In Intissar (J Math Anal Appl 305(2):669–689, 2005), the second author have considered the Gribov operator $${\mathbb {H}}_{\lambda '} = \lambda ' \mathbb {S} + {\mathbb {H}}_{\mu ,\lambda }$$ acting on Bargmann space where $$ \mathbb {S} = a^{*2} a^{2}$$ and $$ {\mathbb {H}}_{\mu ,\lambda } =\mu a^*a + i \lambda a^*(a+a^*)a$$ with $$i^{2} = -1$$ and $$(\lambda ^{'}, \mu , \lambda ) \in \mathbb {R}^{3}$$ . Here a and $$a^{*}$$ are the standard Bose annihilation and creation operators satisfying the commutation relation $$[a, a^{*}] = \mathbb {I}$$ . In Reggeon field theory, the real parameters $$\lambda {'}$$ is the four coupling of Pomeron, $$\mu $$ is Pomeron intercept, $$\lambda $$ is the triple coupling of Pomeron and $$i^{2} = -1$$ . He had given an approximation of the semigroup $$e^{-t{\mathbb {H}}_{\lambda '}}$$ generated by the operator $${\mathbb {H}}_{\lambda '}$$ . In particular, he had obtained an estimate approximation in trace norm of this semigroup by the unperturbed semigroup $$e^{-t\lambda '\mathbb {S}}$$ . In Intissar (J Math Anal Appl 437:59–70, 2016), he had regularized the operator $${\mathbb {H}}_{\mu ,\lambda }$$ by $$\lambda ''{\mathbb {G}}$$ where $${\mathbb {G}} = a^{*3} a^{3}$$ , i.e he had considered $${\mathbb {H}}_{\lambda ''} = \lambda '' {\mathbb {G}} + {\mathbb {H}}_{\mu ,\lambda }$$ where $$\lambda ''$$ is the magic coupling of Pomeron.
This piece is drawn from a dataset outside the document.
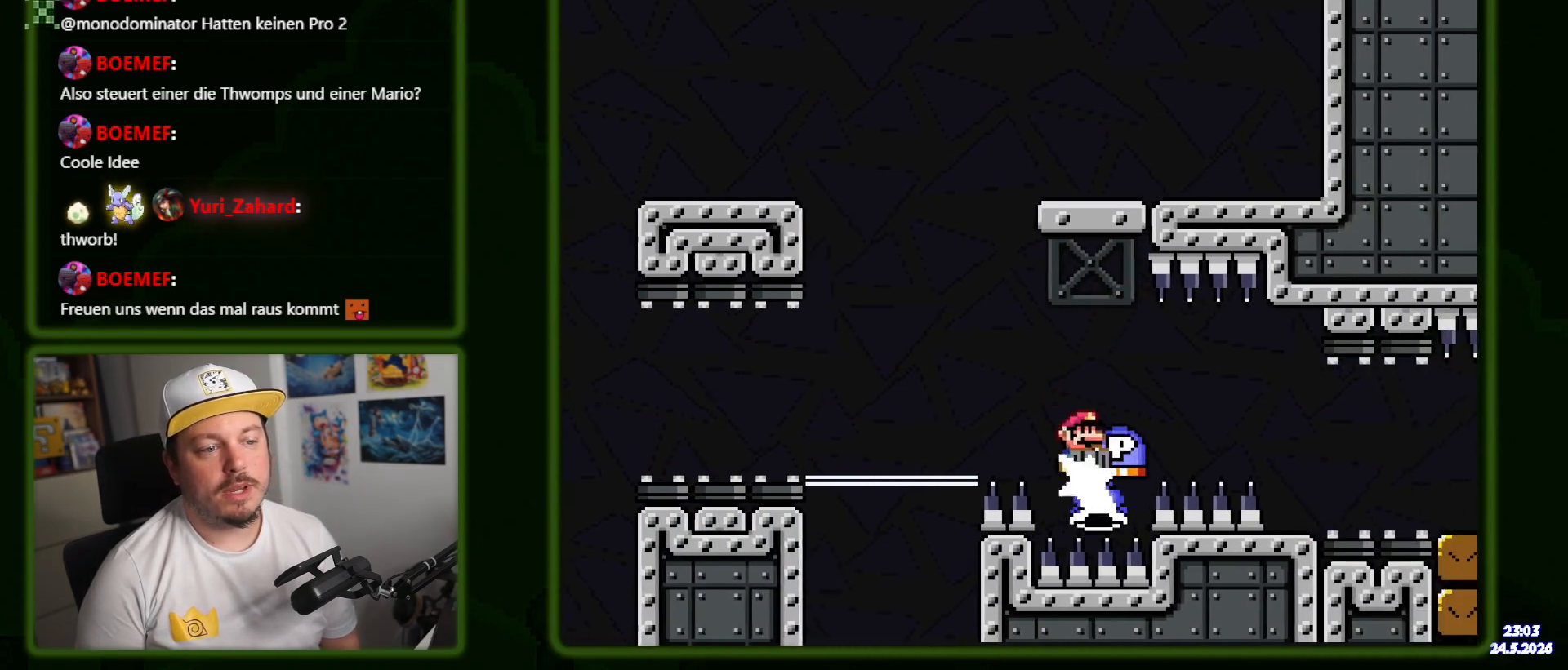
{"buttons": ["B", "Y", "DPAD_RIGHT"], "events": [[50, "B", "down"]]}
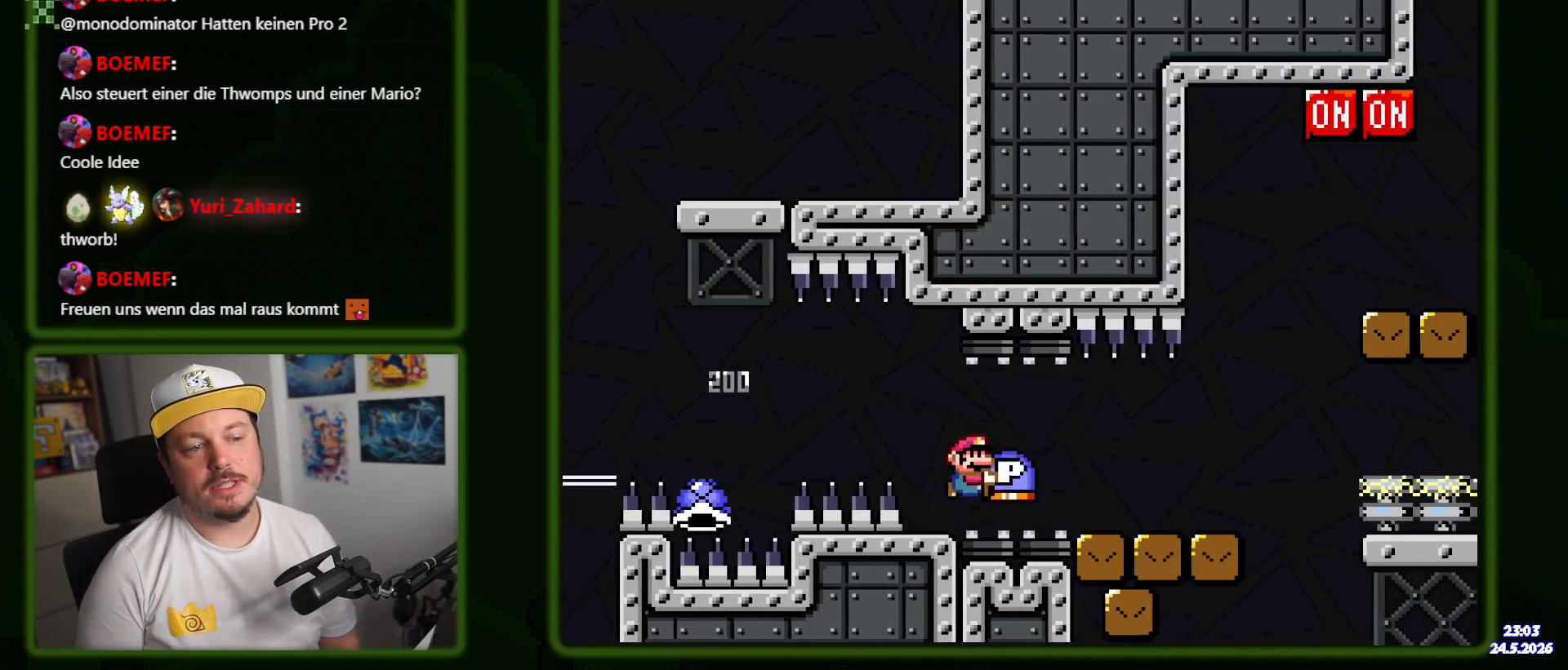
{"buttons": ["B", "Y", "DPAD_UP", "DPAD_RIGHT"], "events": [[67, "B", "up"], [350, "DPAD_UP", "down"], [400, "B", "down"], [400, "DPAD_UP", "up"], [450, "DPAD_UP", "down"]]}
In this case, he had established an exact relation between the degree of subordination of the non-self-adjoint perturbation operator $${\mathbb {H}}_{\mu ,\lambda }$$ to the unperturbed operator $${\mathbb {G}}$$ and the number of corrections necessary for the existence of finite formula of the regularized trace. The goal of the work of the authors in this article consists to study the trace of the semigroup $$e^{-t\mathbb {}H_{\lambda ''}}$$ , in particular to give an asymptotic expansion of this trace as $$t \rightarrow 0^{+}$$ .